------ PROVIDED DATA ------
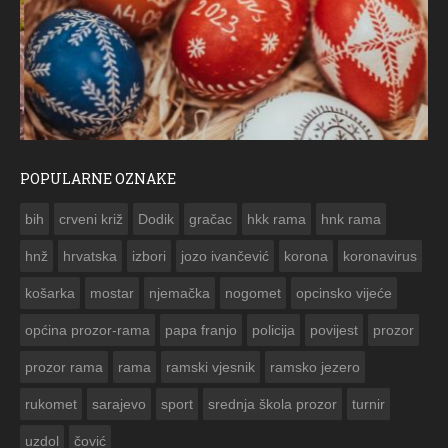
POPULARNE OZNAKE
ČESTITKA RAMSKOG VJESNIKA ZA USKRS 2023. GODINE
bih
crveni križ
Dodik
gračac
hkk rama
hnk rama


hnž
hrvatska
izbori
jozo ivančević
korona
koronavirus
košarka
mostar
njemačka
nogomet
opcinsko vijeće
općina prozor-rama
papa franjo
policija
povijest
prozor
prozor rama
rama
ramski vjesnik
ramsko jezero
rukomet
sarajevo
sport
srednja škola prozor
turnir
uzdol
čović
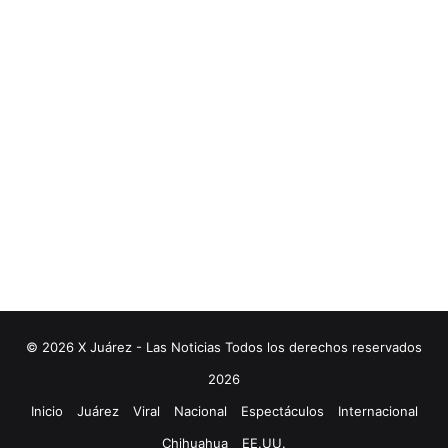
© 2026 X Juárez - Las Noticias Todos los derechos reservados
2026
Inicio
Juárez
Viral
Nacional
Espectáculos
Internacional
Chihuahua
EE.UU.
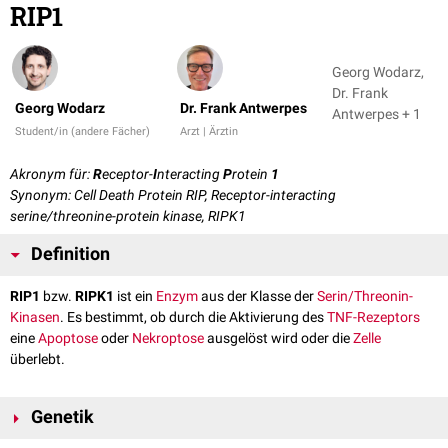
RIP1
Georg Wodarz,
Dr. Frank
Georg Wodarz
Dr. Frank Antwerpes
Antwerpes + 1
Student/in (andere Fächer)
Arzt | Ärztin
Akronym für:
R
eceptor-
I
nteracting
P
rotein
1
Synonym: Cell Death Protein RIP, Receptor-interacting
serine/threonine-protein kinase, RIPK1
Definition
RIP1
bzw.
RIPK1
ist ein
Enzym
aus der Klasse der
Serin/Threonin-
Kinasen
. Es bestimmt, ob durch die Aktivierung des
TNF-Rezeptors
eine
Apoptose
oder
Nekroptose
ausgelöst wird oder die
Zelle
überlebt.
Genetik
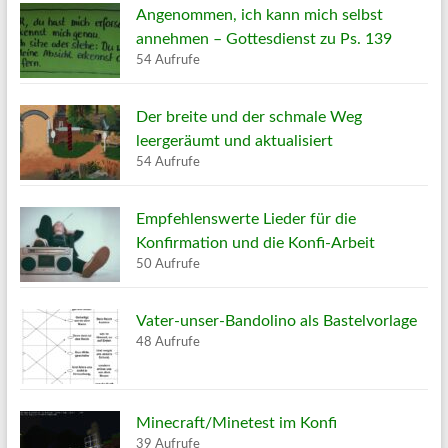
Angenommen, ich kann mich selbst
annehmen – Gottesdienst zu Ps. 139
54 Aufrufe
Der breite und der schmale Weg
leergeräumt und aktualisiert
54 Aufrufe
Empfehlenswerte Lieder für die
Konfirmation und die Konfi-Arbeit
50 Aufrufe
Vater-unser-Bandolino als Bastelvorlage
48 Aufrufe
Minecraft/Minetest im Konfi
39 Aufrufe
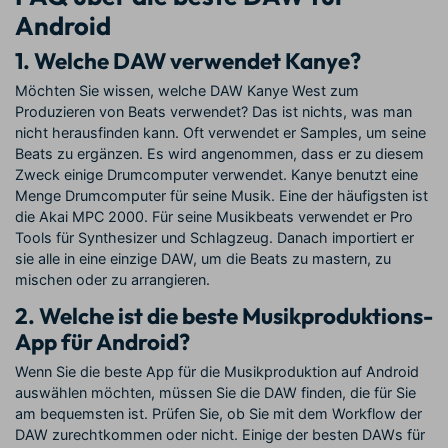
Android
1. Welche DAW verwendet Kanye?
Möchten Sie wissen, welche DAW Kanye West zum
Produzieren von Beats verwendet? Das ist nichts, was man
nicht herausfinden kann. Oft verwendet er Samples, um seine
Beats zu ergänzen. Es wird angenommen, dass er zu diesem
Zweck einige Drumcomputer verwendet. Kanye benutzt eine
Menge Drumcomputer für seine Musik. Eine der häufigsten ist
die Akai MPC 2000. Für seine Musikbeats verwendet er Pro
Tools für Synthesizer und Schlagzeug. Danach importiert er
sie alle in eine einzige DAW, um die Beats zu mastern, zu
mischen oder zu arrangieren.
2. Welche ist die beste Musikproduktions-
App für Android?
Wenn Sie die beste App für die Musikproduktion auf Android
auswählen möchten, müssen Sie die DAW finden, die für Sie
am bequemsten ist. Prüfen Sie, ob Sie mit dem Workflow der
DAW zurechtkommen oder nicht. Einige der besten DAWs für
------
In the listing above, locate the line with "ČESTITKA RAMSKOG VJESNIKA" and the line with "srednja škola prozor", then extract exactly those lines and every line between them, and nothing more.

ANSWER BOX:
ČESTITKA RAMSKOG VJESNIKA ZA USKRS 2023. GODINE
bih
crveni križ
Dodik
gračac
hkk rama
hnk rama


hnž
hrvatska
izbori
jozo ivančević
korona
koronavirus
košarka
mostar
njemačka
nogomet
opcinsko vijeće
općina prozor-rama
papa franjo
policija
povijest
prozor
prozor rama
rama
ramski vjesnik
ramsko jezero
rukomet
sarajevo
sport
srednja škola prozor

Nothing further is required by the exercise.